Open nikhilrayaprolu opened 4 years ago
We changed the title to "Comparing an adapted U-Net Architecture for Varying Depths" and adjusted the beginning of our section:
In this section, we are analysing and comparing a U-Net like structure \cite{unet} for different depths. The architecture was derived originally from a convolutional AutoEncoder structure as used for reconstructing images (see, for an example the keras tutorial \cite{chollet2015keras}). This AutoEncoder-type architecture was modified for semantic segmentation: the provided ground truth annotations of the buildings were used as targets for training in order to accomplish the detection of buildings.
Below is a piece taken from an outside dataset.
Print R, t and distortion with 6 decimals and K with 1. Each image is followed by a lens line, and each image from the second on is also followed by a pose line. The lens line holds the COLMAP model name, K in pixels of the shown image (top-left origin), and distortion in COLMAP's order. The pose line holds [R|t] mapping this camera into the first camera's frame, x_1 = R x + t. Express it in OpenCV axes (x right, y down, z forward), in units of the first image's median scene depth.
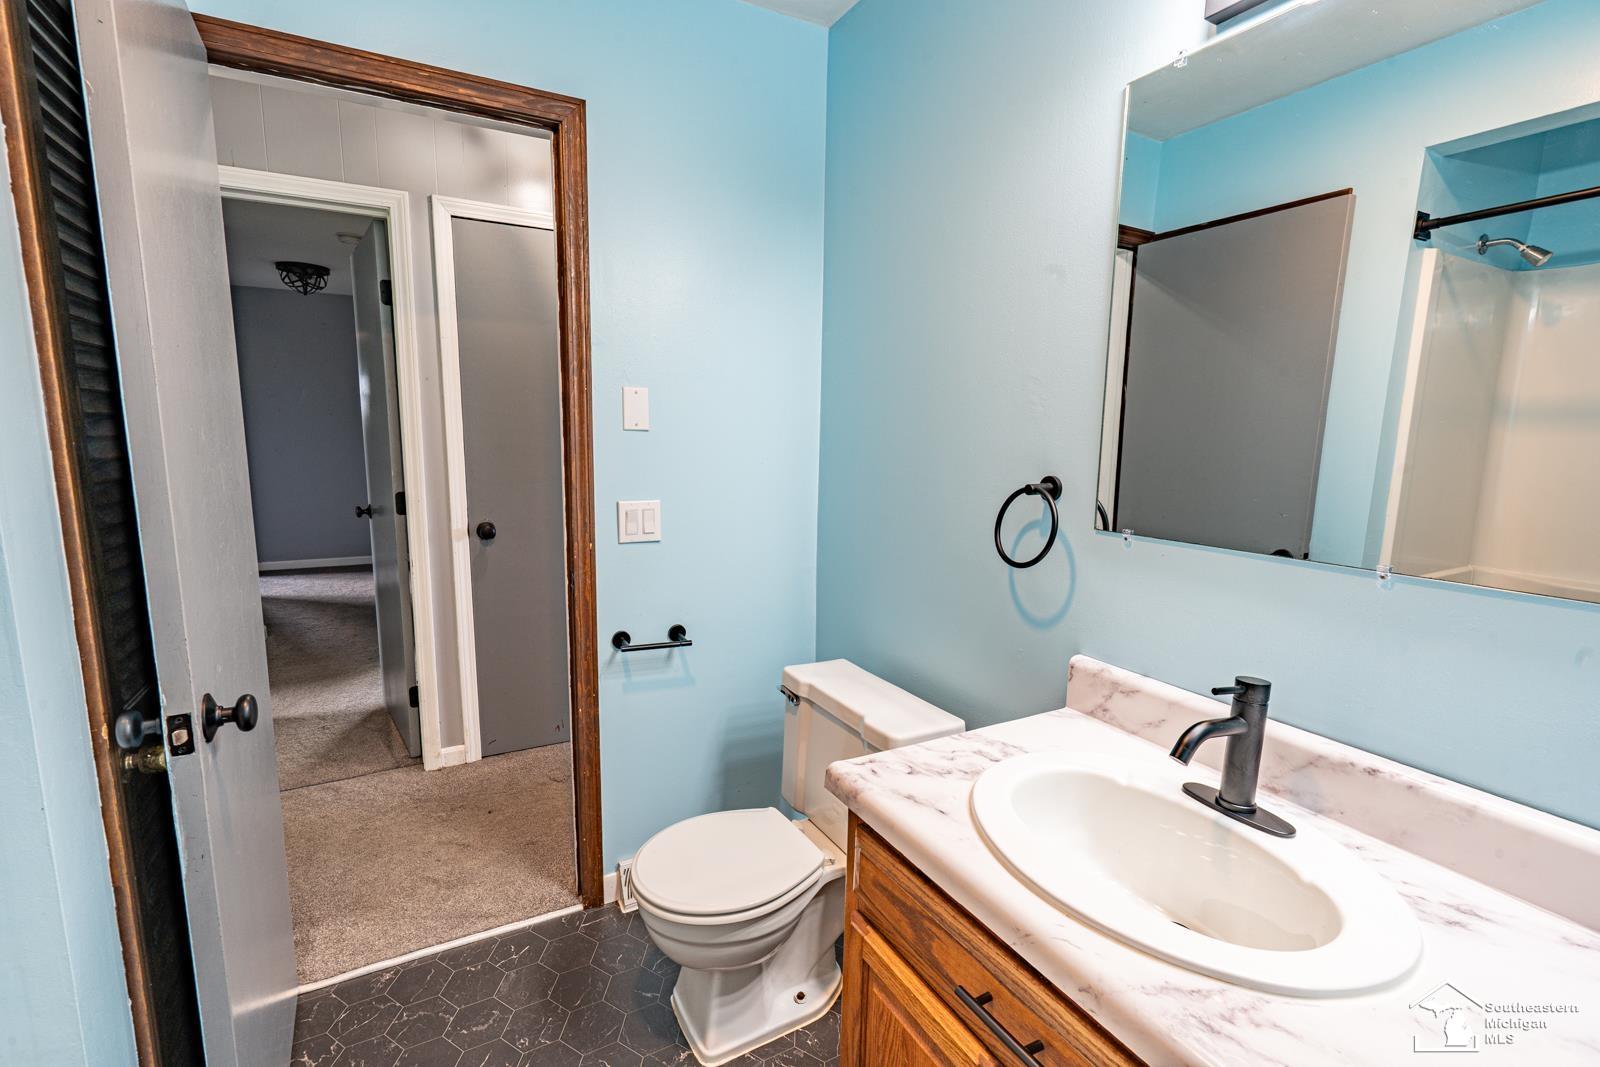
lens RADIAL K [[720.7, 0, 796.2], [0, 720.7, 545.0], [0, 0, 1]] dist [-0.004107, 0.002016]
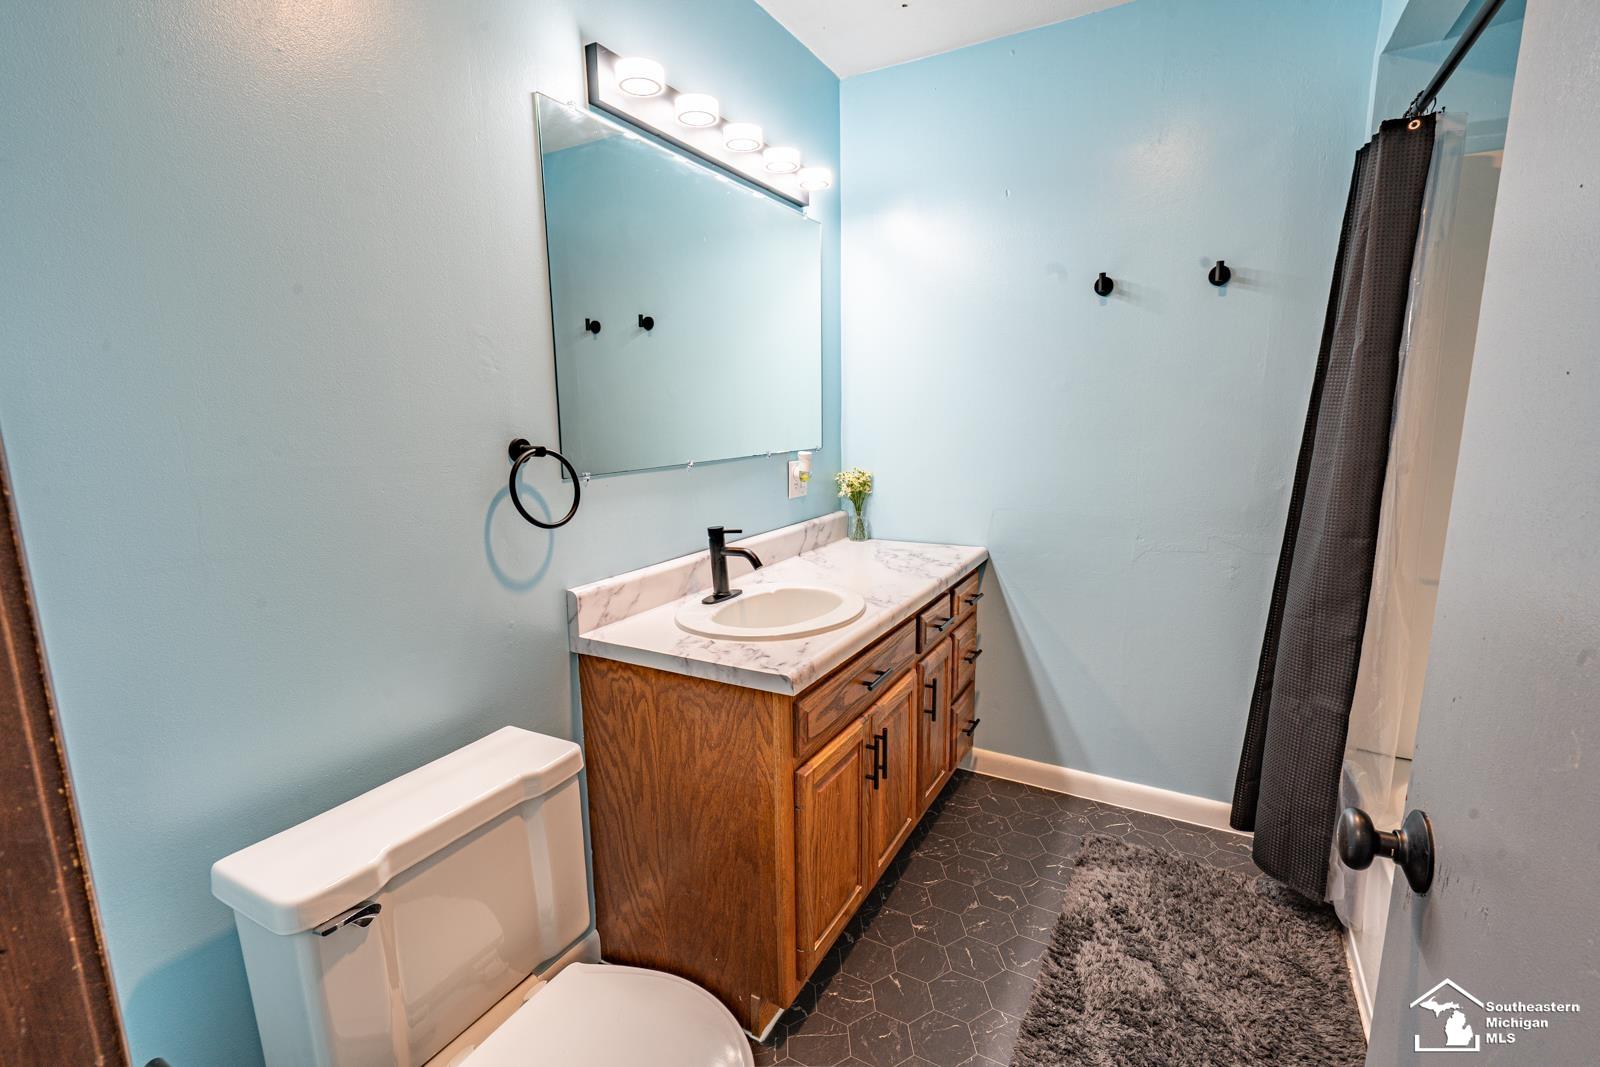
lens RADIAL K [[720.7, 0, 800.0], [0, 720.7, 534.2], [0, 0, 1]] dist [-0.004107, 0.002016]
pose [[-0.534145, -0.161179, 0.829886, -0.825816], [0.129157, 0.954574, 0.268527, -0.214985], [-0.835468, 0.250618, -0.489064, 1.368688]]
Furthermore, skip-connections were introduced as found in U-net that connect encoding and decoding blocks on the same level. These connections help to recover spatial information and in our experiments this provided better reconstruction of details in images compared to post-processing, for example, using conditional random fields \cite{kraehenbuehl2012}. This architecture differs from U-net, first, with respect to the sequence inside the decoding blocks. Following the AutoEncoder approach, the decoder block mimics exactly the encoder block and consists of a single convolution followed by upsampling (max-pooling is used in the encoder block). Second, we used a single convolution of size $5 \times 5$. This architecture was used for different depth (stacked blocks of encoders and decoders).